Upon the opening of the film, it is hard to see how there could be a wealthy film company behind the movie. Apparently, the cameras used were more expensive, or higher quality or something. And the plane tickets to take the entire crew to Tokyo and back must have cost a fair amount. For the most part, however, the Jackass movie appears limited to showing injured Americans being sick over each other. Urinating on a snow-cone and then eating it is probably the sickest point in the film, although the bungee-wedgie idea and the butt-launched fireworks come a pretty close second.
The movie contains the usual Jackass crew; Knoxville and Margera tend to take the lead in most of their scenes (such as Knoxville being shot in the gut with a beanbag fired from a rifle, or Bam waking up his parents by letting of fireworks in their bedroom). Cameos include Eric Koston (who tries to teach JK how to 50-50, with painful results) and Tony Hawk and Mat Hoffman showing their stuff dressed up in fat suits.

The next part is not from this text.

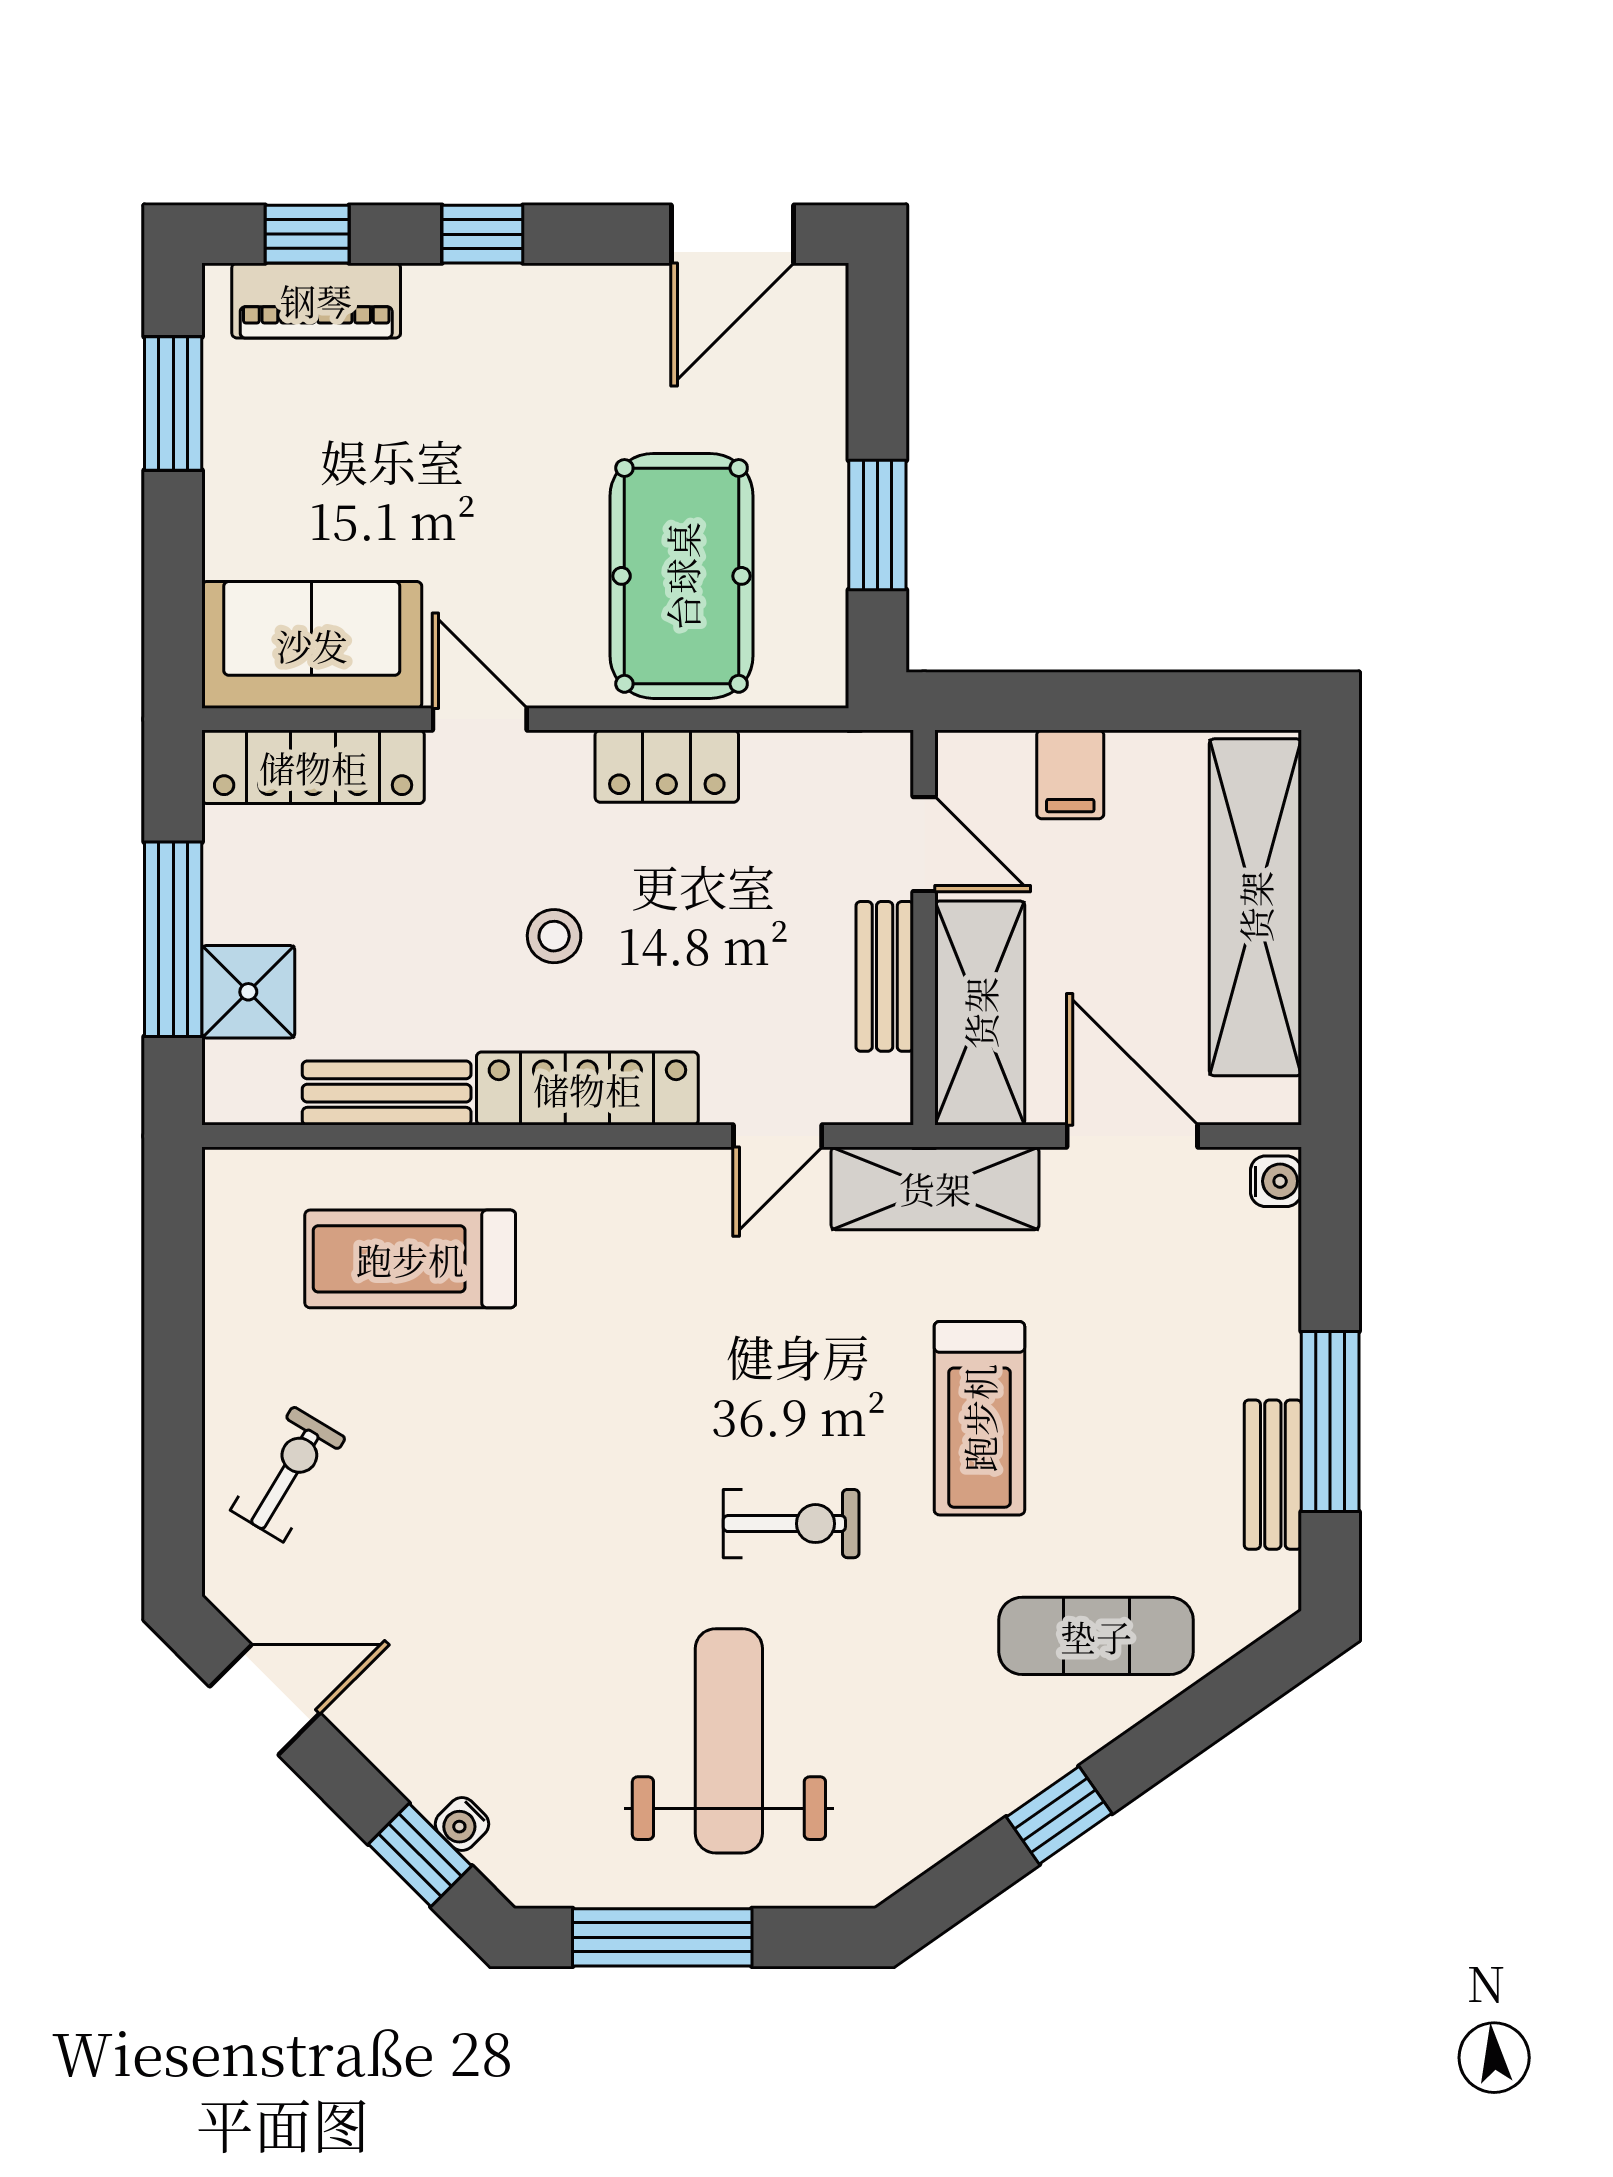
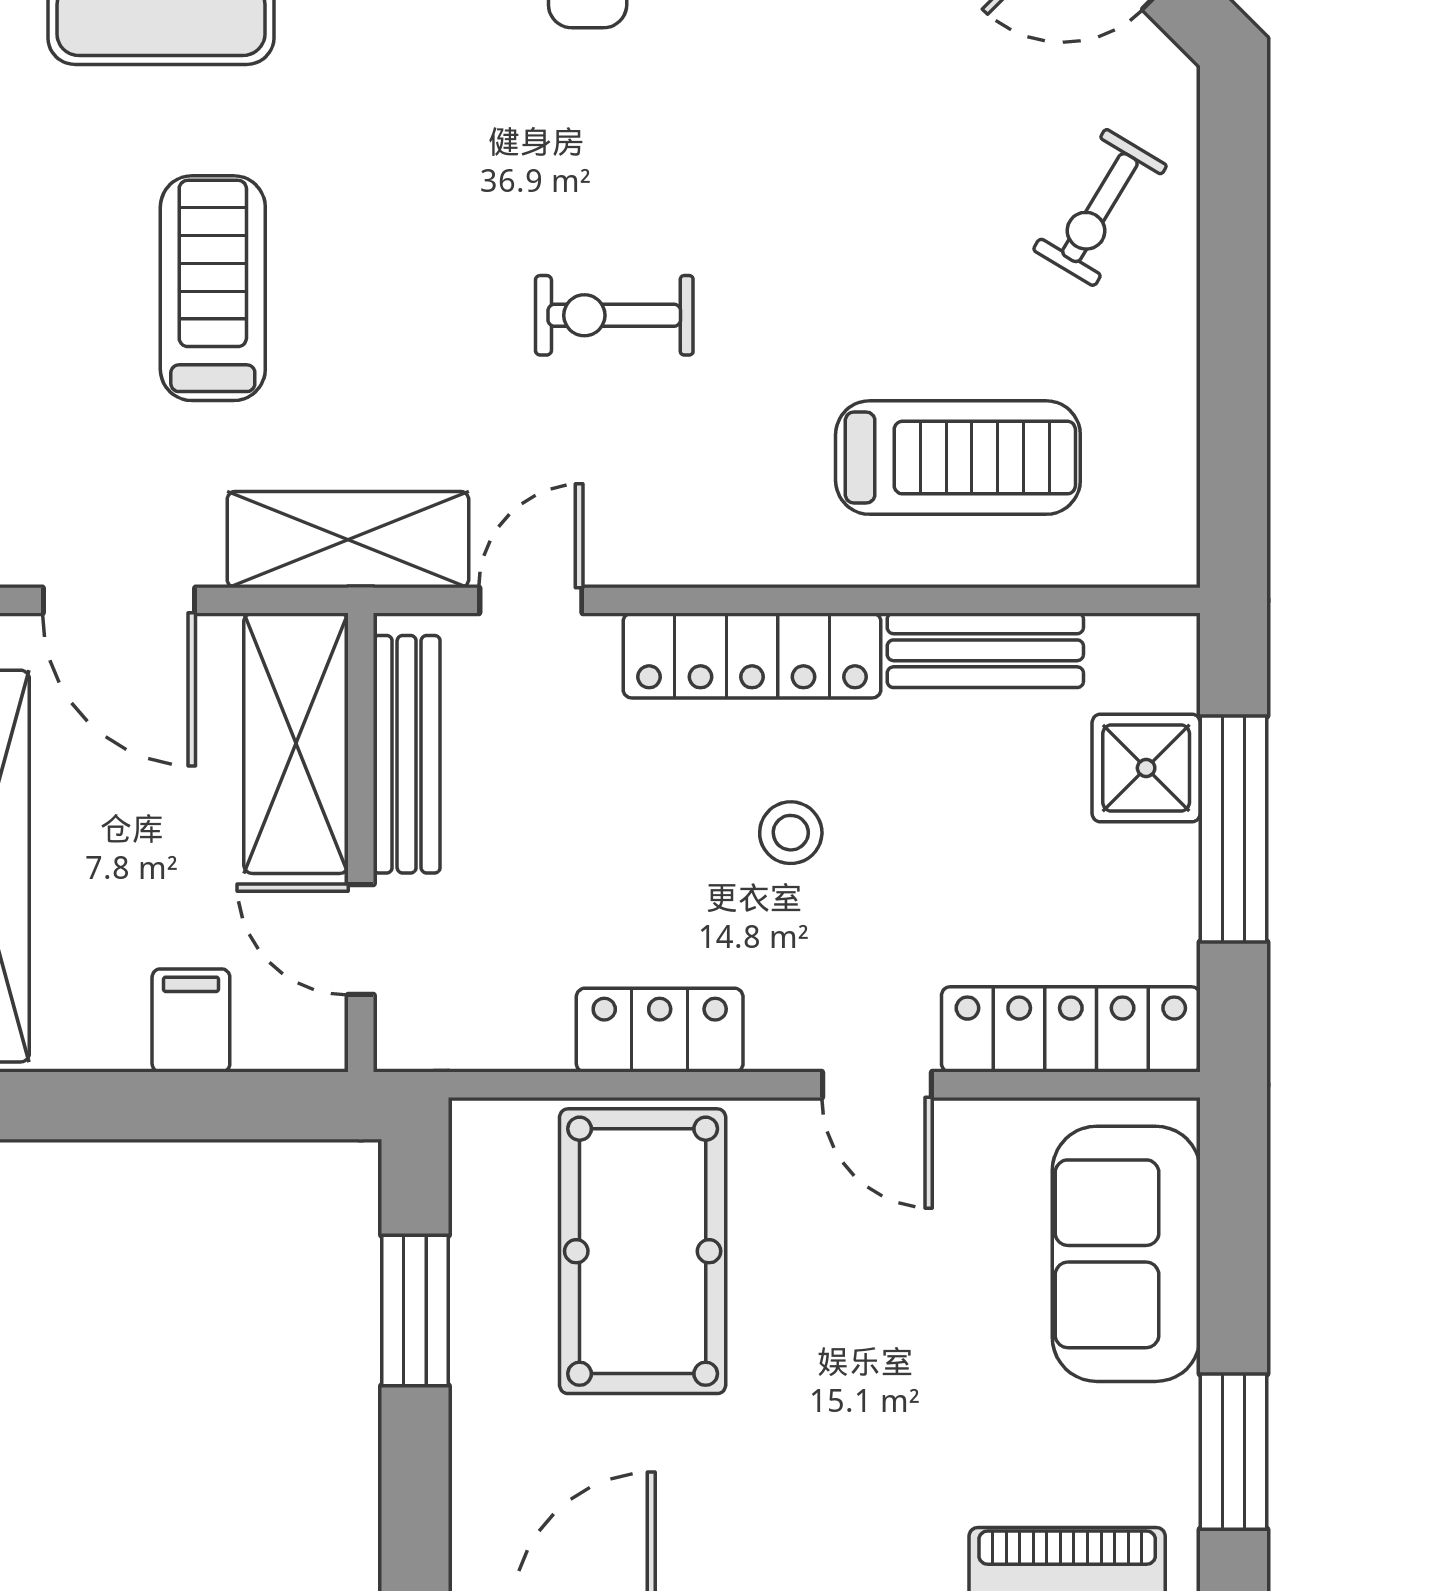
sofa: (312, 645) -> (1126, 1254), moved, turned 90
bench: (885, 976) -> (407, 754), width x1.36
treadmill: (979, 1418) -> (213, 288), moved
exercise bike: (791, 1524) -> (614, 315), moved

The 90 minutes is filled with a mixture of self-mutilation, suicidal stunts (tightrope-walking over an alligator pool?) and Trigger-Happy TV style tricks. One of the highlights of the movie is the point at which Knoxville, Margera and one of their buddies get professionally made up to look really old, and then go on a shoplifting and electric-wheelchair-stunt-driving spree (Rocketing down a hill crying "My brakes! My brakes!" has to be one of the funniest things I've seen ever).
It's definately a lads movie (although there are copious amounts of male nudity from 'Party Boy' Pontius), but the 18-rating will have alienated most of Jackass' teenaged demographic. Yet the fact it hit number 1 in the American box-office simply proves the popularity of the skate-culture in society at the moment.
I loved this film. You'll love this film. Go see it. Thanks for reading.